# Performance Analysis

Visualize PKI performance test results from `data/perf-metrics/`.

## How Performance Tests Work

The `scripts/perf-test.py` orchestrator uses an **in-container batch execution strategy** to minimize overhead:

1. Generates a shell script with all certificate operations (issue + revoke + CRL)
2. Copies it into the CA container via `sudo podman cp`
3. Runs it with a single `sudo podman exec` call
4. Parses structured timing data from stdout

### Metrics Captured

| Metric | Description |
|--------|-------------|
| `issued` | Total certificates issued per PKI type |
| `revoked` | Total certificates revoked per PKI type |
| `issue_rate` | Issuance throughput (certs/sec) |
| `revoke_rate` | Revocation throughput (certs/sec) |
| `issue_p50/p90/p95/p99` | Issuance latency percentiles (ms) |
| `total_duration` | Total test duration (seconds) |

### Default Certificate Distribution

| PKI Type | Share |
|----------|-------|
| RSA-4096 | 40% |
| ECC P-384 | 30% |
| ML-DSA-87 | 30% |

### Running a Test

```bash
# Quick test (100 certs, RSA only)
./lab perf-test --count 100 --pki-types rsa

# Full test (10K certs across all PKI types, 10% revocation)
./lab perf-test --count 10000 --revoke-pct 10 --pki-types rsa,ecc,pqc
```

Results are written to `data/perf-metrics/latest.json` (and a timestamped copy).

## Configuration

Performance metrics are mounted read-only at `/home/jovyan/perf-metrics/` inside the Jupyter container.

In [None]:
import json
import os
from pathlib import Path
from datetime import datetime

import pandas as pd
from IPython.display import display

METRICS_DIR = Path("/home/jovyan/perf-metrics")

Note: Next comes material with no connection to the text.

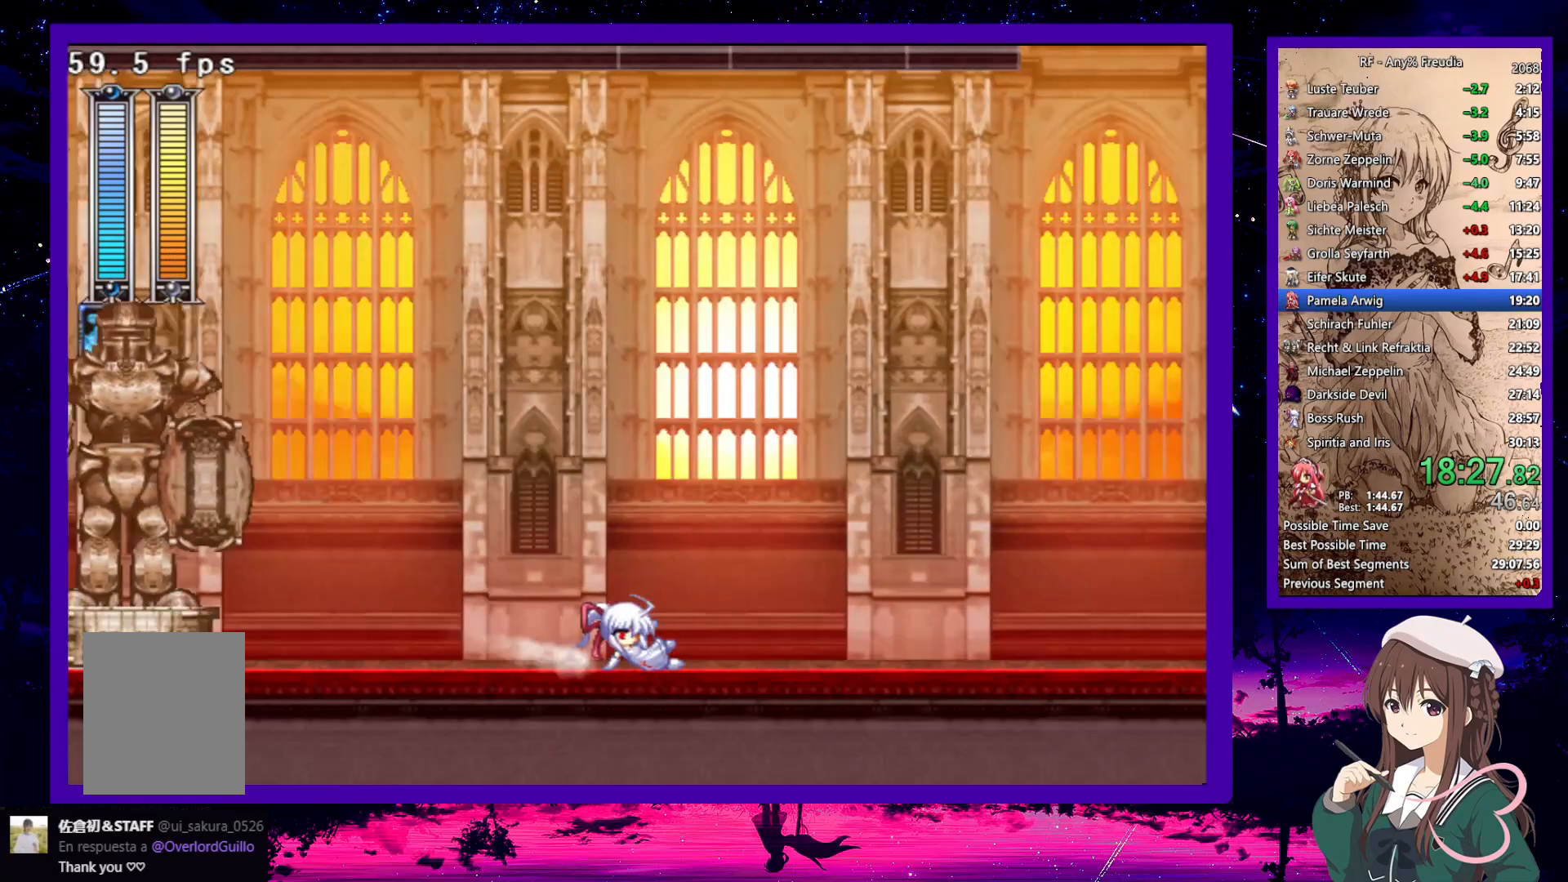
{"keys": ["right"], "events": [[267, "z", "down"], [350, "z", "up"], [450, "down", "up"]]}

print(f"Metrics directory: {METRICS_DIR}")
if METRICS_DIR.exists():
    files = sorted(METRICS_DIR.glob("*.json"))
    print(f"Found {len(files)} result file(s): {[f.name for f in files]}")
else:
    print("Metrics directory not found. Run ./lab perf-test to generate data.")
    files = []

## Load Latest Results

Parse `latest.json` and display a summary table.

In [None]:
latest_file = METRICS_DIR / "latest.json"
data = None

if latest_file.exists():
    with open(latest_file) as f:
        data = json.load(f)

    # Display top-level summary
    if isinstance(data, dict):
        # Show metadata
        for key in ["timestamp", "total_duration", "total_issued", "total_revoked"]:
            if key in data:
                print(f"{key}: {data[key]}")

        # Per-PKI summary
        pki_results = data.get("results", data.get("pki_types", {}))
        if isinstance(pki_results, dict):
            rows = []
            for pki, metrics in pki_results.items():
                if isinstance(metrics, dict):
                    rows.append({"pki_type": pki, **metrics})
            if rows:
                print("\nPer-PKI Summary:")
                display(pd.DataFrame(rows).set_index("pki_type"))
        elif isinstance(pki_results, list):
            print("\nPer-PKI Summary:")
            display(pd.DataFrame(pki_results))
        else:
            print(json.dumps(data, indent=2))
    else:
        print(json.dumps(data, indent=2))
else:
    print("No latest.json found. Run ./lab perf-test to generate data.")

## Throughput Comparison

Issuance and revocation rates (certs/sec) per PKI type.

In [None]:
if data and isinstance(data, dict):
    pki_results = data.get("results", data.get("pki_types", {}))
    if isinstance(pki_results, dict):
        rows = []
        for pki, metrics in pki_results.items():
            if isinstance(metrics, dict):
                rows.append({
                    "PKI Type": pki.upper(),
                    "Issue Rate (certs/s)": metrics.get("issue_rate", 0),
                    "Revoke Rate (certs/s)": metrics.get("revoke_rate", 0),
                })
        if rows:
            df = pd.DataFrame(rows).set_index("PKI Type")
            print("Throughput Comparison:")
            display(df)

            # Simple text bar chart
            print("\nIssuance Rate:")
            max_rate = max(r["Issue Rate (certs/s)"] for r in rows) or 1
            for r in rows:
                bar_len = int(40 * r["Issue Rate (certs/s)"] / max_rate)
                bar = "█" * bar_len
                print(f"  {r['PKI Type']:6s} {bar} {r['Issue Rate (certs/s)']:.1f}/s")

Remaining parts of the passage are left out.